Matsuzaka’s gyroball, though, wasn’t the same as Carroll’s. In 2006, Carroll revealed that his initial story was based on an error in translation. He had mixed up the gyroball with an entirely different pitch called the shuuto. “That’s my fault,” he straightforwardly admits today. “I made a mistake.” But the initial misunderstanding has persisted for years.


The shuuto, another mysterious Japanese pitch, is the exact opposite of what Carroll had in mind. When thrown by a right-handed pitcher, it breaks inside on a right-handed batter, as opposed to the supposed gyroball, which Carroll was now saying breaks outside.

The shuuto isn’t new or unique. Its first introduction to Americans was as “the great equalizer,” the pitch that constantly bedeviled Tom Selleck in Mr. Baseball. Only the name is exotic. In MLB, the shuuto has been thrown for decades, but under a different identity. You know it as a two-seam fastball, or a circle change, or a screwball. It’s any pitch that breaks to a pitcher’s arm side. The shuuto in Japan generally falls somewhere between a change-up and a fastball in velocity, but it’s merely an umbrella term for an entire family of pitches. This unfamiliar term for an extant pitch is a big part of the confusion surrounding the actual gyroball.

So the gyroball is not a shuuto. It’s also not, as Carroll described, a deadly pitch that starts by heading straight at a batter, then dives out over the plate to catch them off balance. (That’s merely an excellent breaking ball, something Matsuzaka certainly did throw.)


“Everyone,” the pitch’s creator would later offer meekly, “kind of misunderstood.”

## Work order 1
In the gyroball text, rewrite the part that opens with the words containing "Matsuzaka’s gyroball, though, wasn’t" and closes with "persisted for years.", replacing "translation" with "interpretation".
## Work order 2
Answer these questions from the gyroball text:
(a) In what year did Carroll reveal that his initial story rested on a translation error?
(b) When a right-handed pitcher throws the shuuto, which way does it break on a right-handed batter?
(c) In which film was the shuuto introduced to Americans as "the great equalizer"?
## Work order 3
How would you say this sentence from the gyroball text in Spanish: "It’s any pitch that breaks to a pitcher’s arm side."
The data that follows has no connection to the gyroball text.

## Data supplied
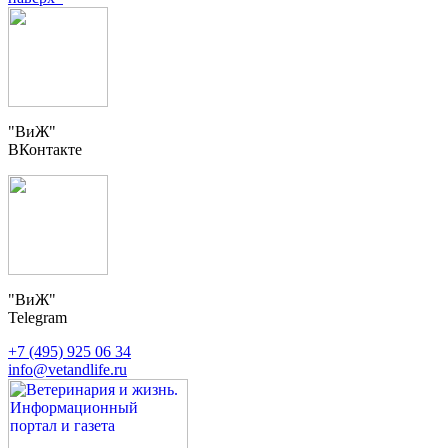
"ВиЖ"
ВКонтакте
"ВиЖ"
Telegram
+7 (495) 925 06 34
info@vetandlife.ru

## Exercise response 1
Matsuzaka’s gyroball, though, wasn’t the same as Carroll’s. In 2006, Carroll revealed that his initial story was based on an error in interpretation. He had mixed up the gyroball with an entirely different pitch called the shuuto. “That’s my fault,” he straightforwardly admits today. “I made a mistake.” But the initial misunderstanding has persisted for years.

## Exercise response 2
(a) 2006
(b) Inside
(c) Mr. Baseball

## Exercise response 3
Es cualquier lanzamiento que se desvía hacia el lado del brazo del lanzador.